Once you adopt Busch-Lamoureux Exact Purchasing, it becomes easy to not only map your categories to the octants, but identify the processes you should use for sourcing and procuring those categories, as well as monitoring the procurement activities to determine if there is a situation where a human has to intervene.

It also becomes clear what you need to do at each step.

  • Sourcing: identify what needs to be sourced vs procured, what categories and items will be included in an event, what suppliers, what products, what requirements, etc. etc. etc. — all of the decisions you can’t risk automated (which can still only be automated from encoded knowledge from prior decisions)
  • CLM: key contract requirements and acceptance criteria; etc.
  • SXM: key (compliance) requirements, key risk mitigation clauses, need for no vs. internal vs. external review, etc.
  • Analysis: historical spend/volume/prices; current prices/volume requirements; predicted prices/volume requirements; opportunities for demand shaping/control; etc.
  • e-Pro: available channels and under what conditions; what gets in the catalogue; who can buy out-of-catalogue/non-preferred; processes for overrides (to budget limits; cost limits; etc.)
  • I2P: m-way match requirements and tolerances; ok-to-pay / auto-pay requirements; when early-payment discounts can be offered/applied; etc.

As Garry states, a buyer is not a buyer — a buyer is a decision architect and makes the decisions necessary for successful Procurement.

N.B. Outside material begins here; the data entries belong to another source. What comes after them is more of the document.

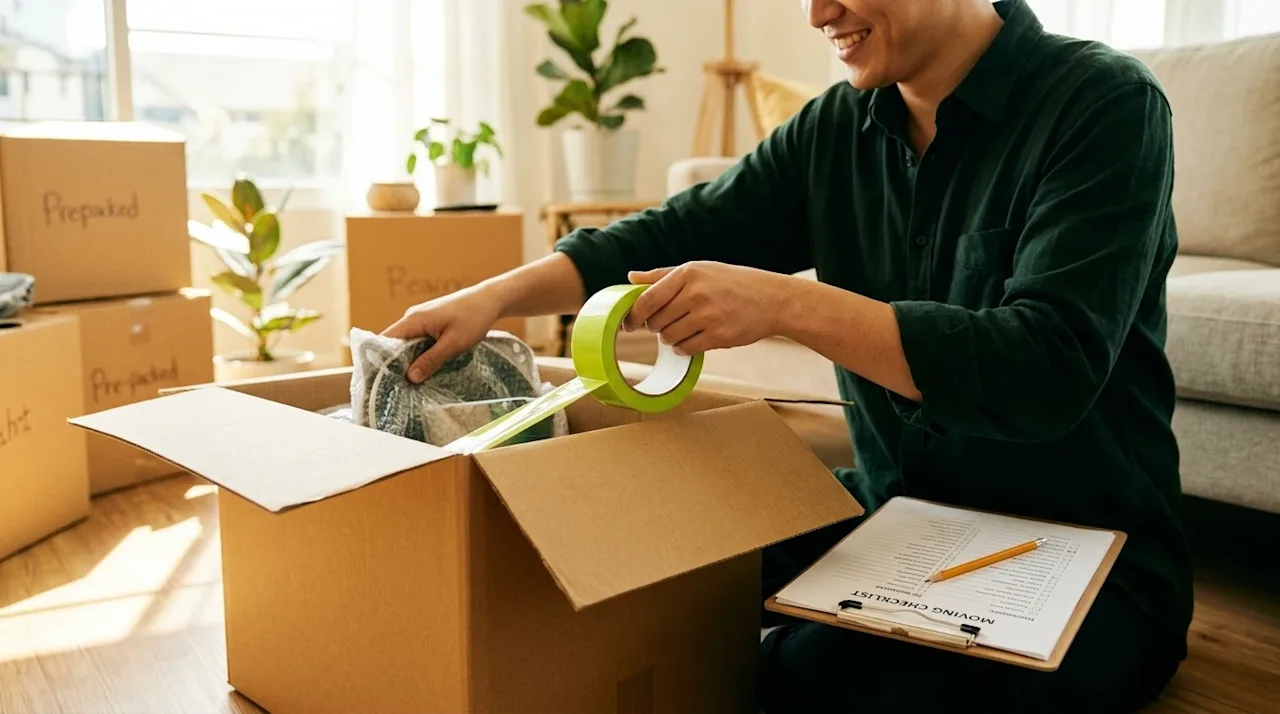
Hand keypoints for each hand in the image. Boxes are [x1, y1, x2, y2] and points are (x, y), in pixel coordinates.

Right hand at [380, 284, 502, 382]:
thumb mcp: (453, 344)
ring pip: (407, 343)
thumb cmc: (473, 318)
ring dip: (408, 360)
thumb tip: (410, 377)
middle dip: (394, 364)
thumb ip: (431, 360)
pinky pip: (417, 340)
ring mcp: (421, 319)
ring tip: (409, 383)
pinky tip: (424, 368)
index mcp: (414, 320)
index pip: (384, 340)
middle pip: (394, 344)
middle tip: (396, 388)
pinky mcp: (430, 322)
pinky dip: (418, 354)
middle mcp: (412, 318)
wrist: (490, 299)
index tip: (379, 380)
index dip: (379, 359)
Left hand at [624, 261, 787, 355]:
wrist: (771, 299)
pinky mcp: (719, 335)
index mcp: (687, 273)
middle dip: (655, 327)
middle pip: (655, 321)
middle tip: (666, 323)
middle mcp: (696, 293)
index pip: (647, 299)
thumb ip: (663, 275)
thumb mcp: (699, 270)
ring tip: (683, 330)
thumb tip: (632, 278)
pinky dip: (684, 349)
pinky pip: (686, 349)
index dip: (633, 315)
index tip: (629, 323)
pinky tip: (692, 340)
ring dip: (670, 339)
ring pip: (669, 338)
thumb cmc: (732, 282)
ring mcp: (708, 315)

A decision architect that designs how a decision should be made. An intelligent human who maps the organization’s categories to the pocket cube of Exact Purchasing, determines what can be automated, what systems will be used to automate, what qualifies as exceptions, how those exceptions will be monitored for, and how they will be alerted.

But a buyer is more than that — it’s a decision architect and relationship management. Procurement is about managing stakeholders and suppliers. Dumb systems cannot do that. Only HUMAN INTELLIGENCE can.

In an AI-Hype world, Procurement will be measured on its success, and that success will require Human Intelligence leading Procurement to glory. So acquire real pros if you want to not only survive, but thrive in, the Age of Retardation the AI-Hype is ushering in!